David Paulino throws hard and had really solid numbers in Double and Triple-A, racking up 106 strikeouts in just 90 innings, to go along with a 2.00 ERA. The show, however, is a different animal and the Indians took advantage of the rookie and a very, very, very fortuitous break in their second straight win.

Paulino pitched around an inning-opening double from Carlos Santana in the first and put up a clean second to keep off the Tribe off the board early, but trouble was coming. The right-hander walked Tyler Naquin to start the third and then hung a slow breaking ball that was promptly turned into an RBI double by Jason Kipnis. After a Francisco Lindor single scored Kipnis, Mike Napoli was hit by a pitch and Jose Ramirez walked. Now, it was time for that awesome break.

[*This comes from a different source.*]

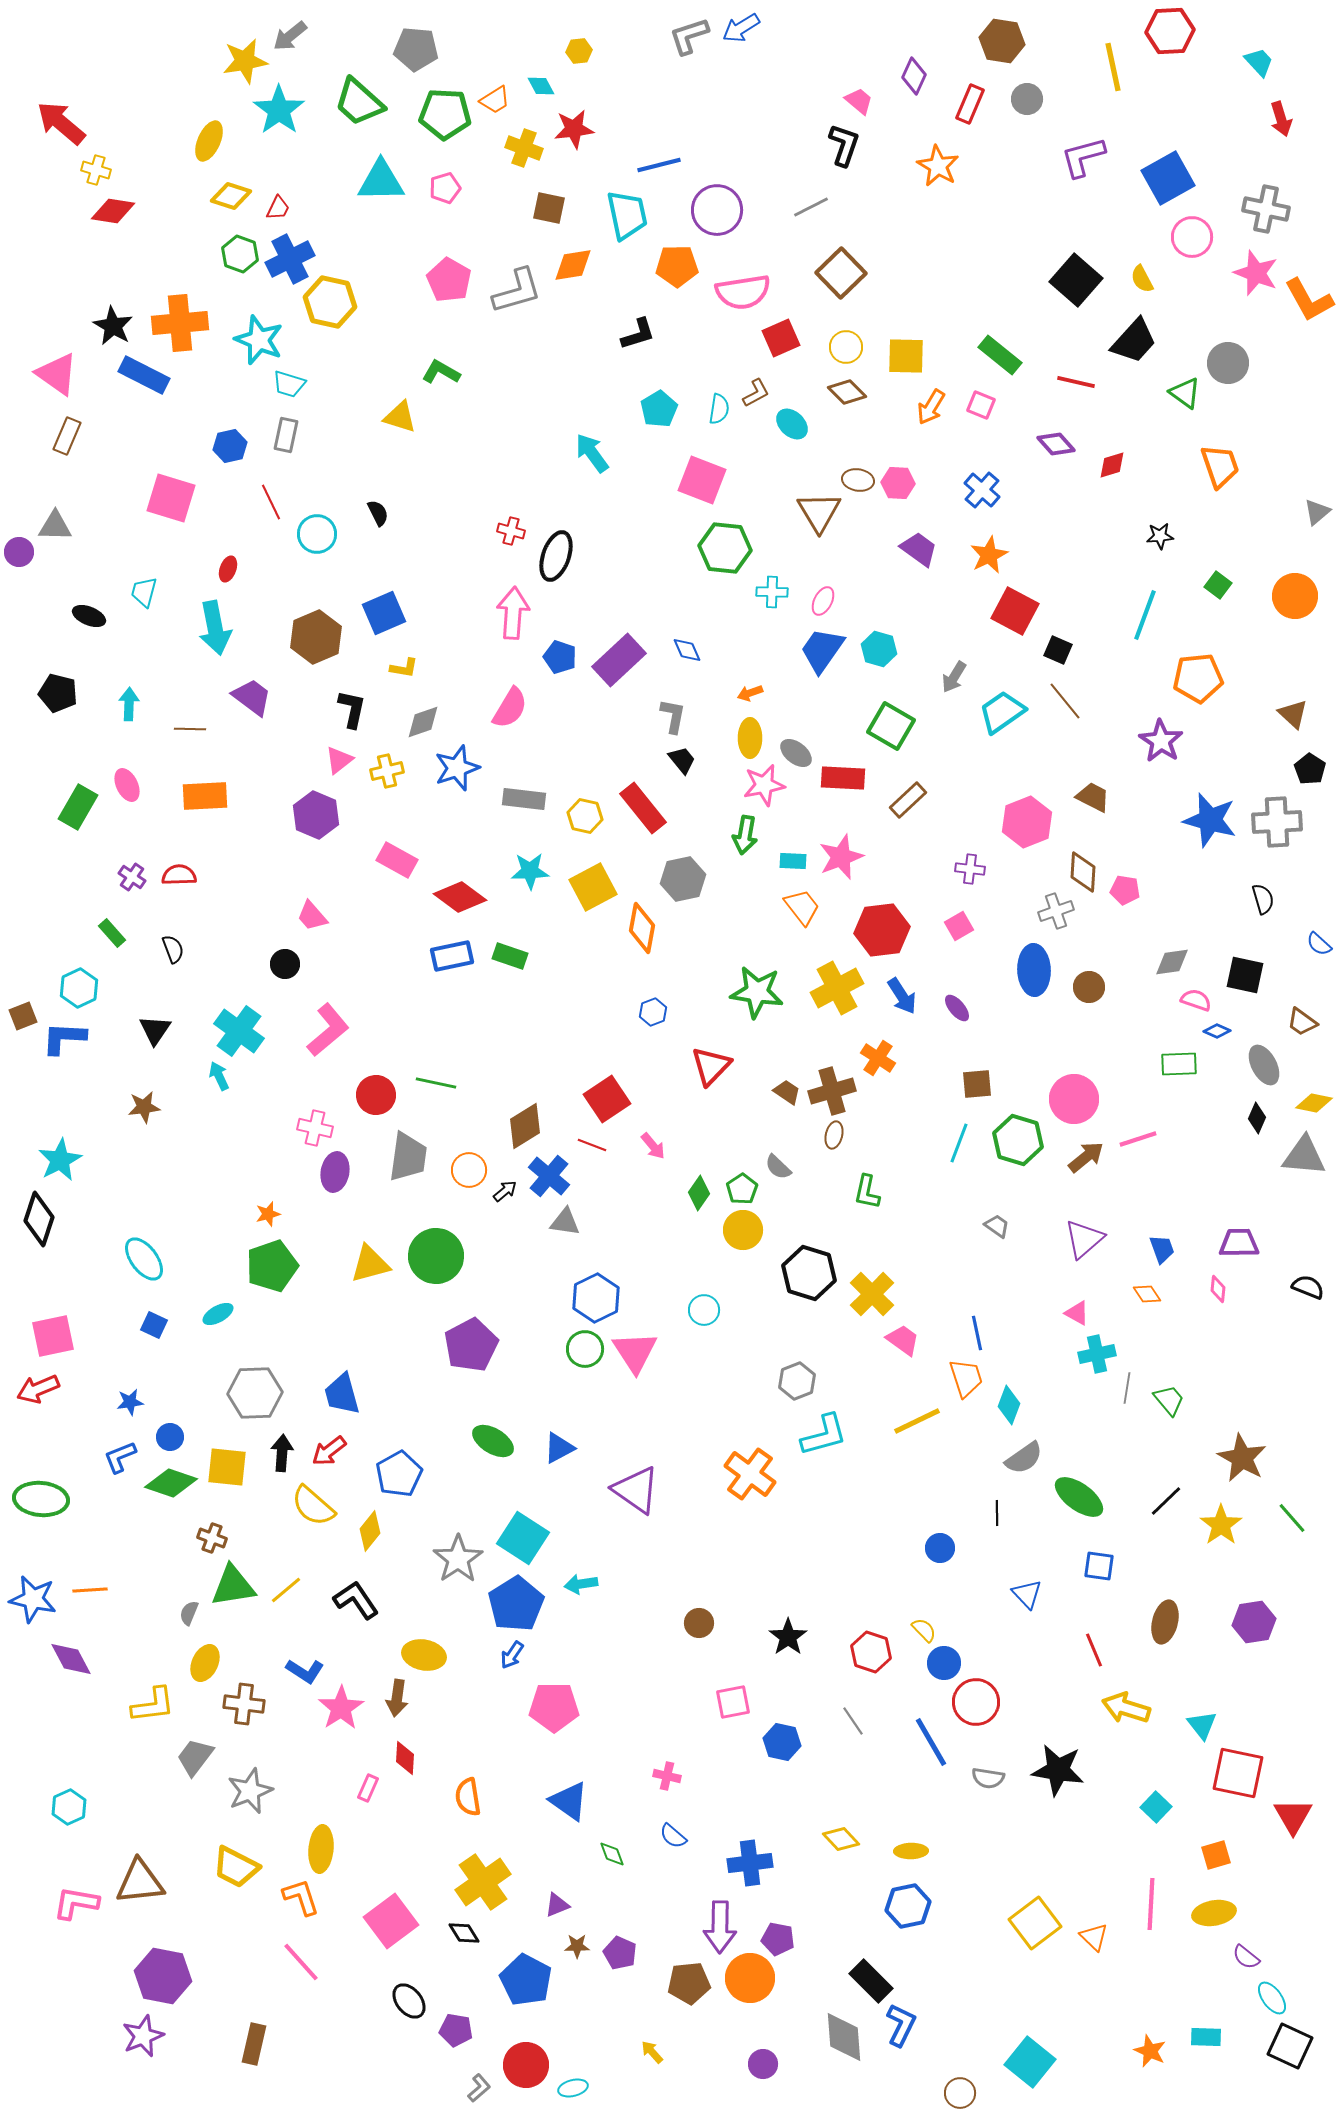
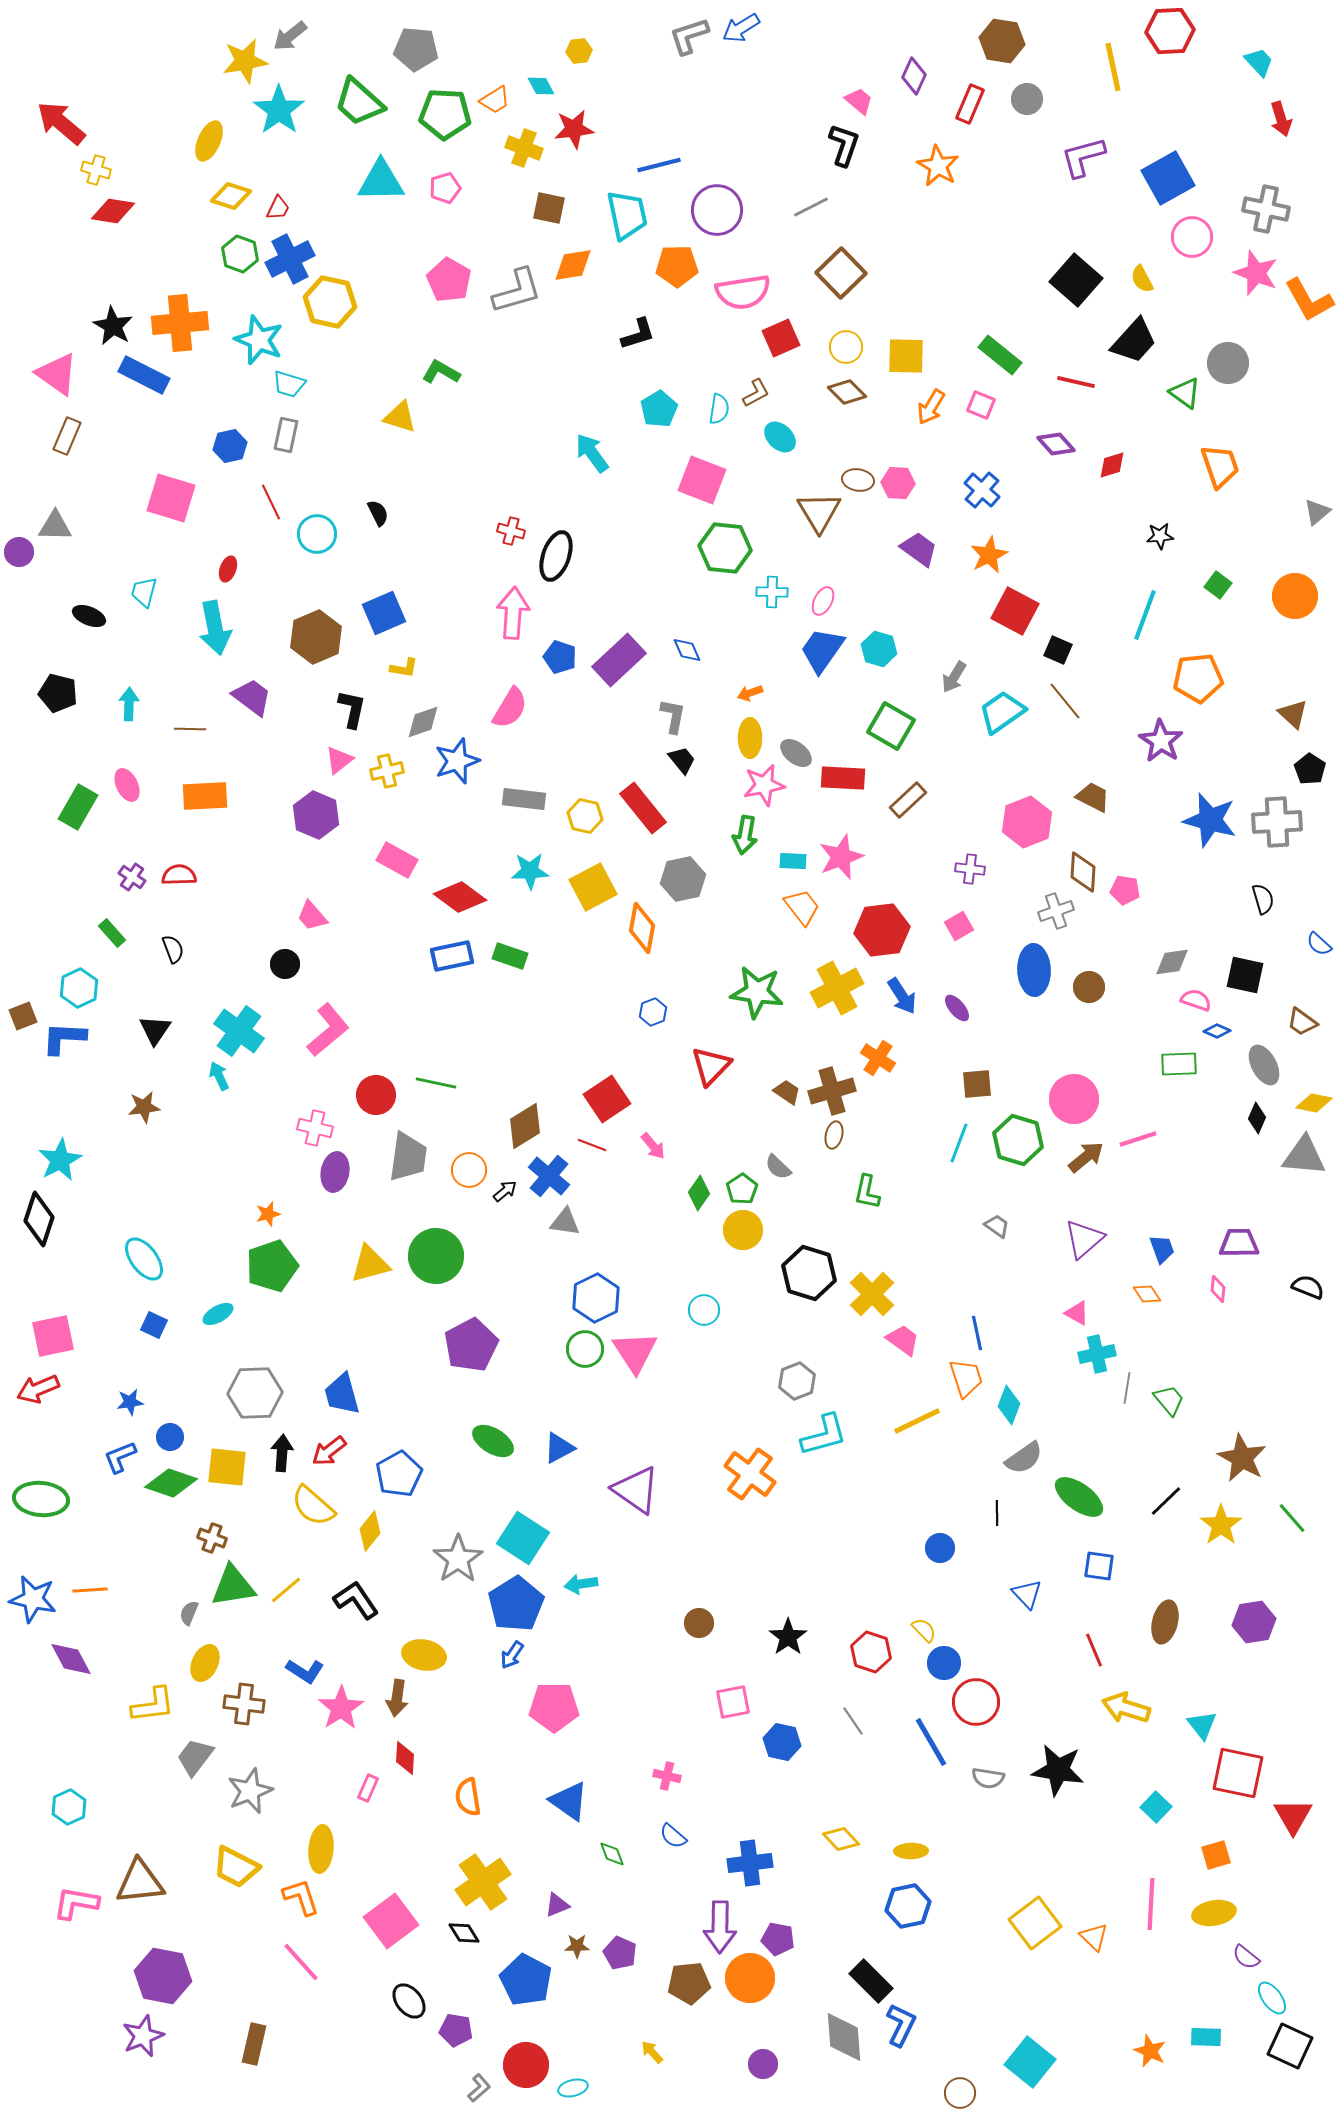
cyan ellipse at (792, 424): moved 12 px left, 13 px down
blue star at (457, 768): moved 7 px up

With Lonnie Chisenhall up to bat with the bases loaded, Paulino bounced a breaking ball that Chiz checked his swing on. Chisenhall also fouled the ball off, but home plate umpire Jim Joyce unbelievably missed the call and let the play continue on. Houston catcher Jason Castro didn't go chase after the ball and instead decided to stand and argue the call. Lindor and Napoli did what they were supposed to do and kept on running, both scoring. Joyce eventually called time (at a very odd time, though) and after plenty of discussion the two runs stood and the Tribe lead 4-1.

The Astros went to the bullpen in the fourth, turning to Brady Rodgers, another rookie. He promptly got rocked, giving up two runs in the fourth and was on the hook for three more in the fifth.

Trevor Bauer had the benefit of a great offense backing him up today, but it almost was not enough. In five innings of work, he allowed five earned runs off of seven hits, including two home runs. After his second home run of the day, Dan Otero was called upon to finish the sixth inning, right up until rain delayed the game for almost exactly an hour (2:36p to 3:35p). Perci Garner took the mound when the game returned and picked up right where Bauer left off -- allowing a walk and a triple, then allowing a run to score on a wild pitch (a real wild pitch this time, not a Jim Joyce Wild Pitch™).

A big part of the Tribe's offense firepower came from Abraham Almonte, who has been a big part of the offense in the second half, even if he cannot participate in the postseason. Carlos Santana also clubbed his 30th home run of the season, which means Indians will finally appreciate him now (right? RIGHT?). Regardless, Carlos is a member of the 30 home run club, the Indians have already won 81 games, and things are pretty okay in Cleveland.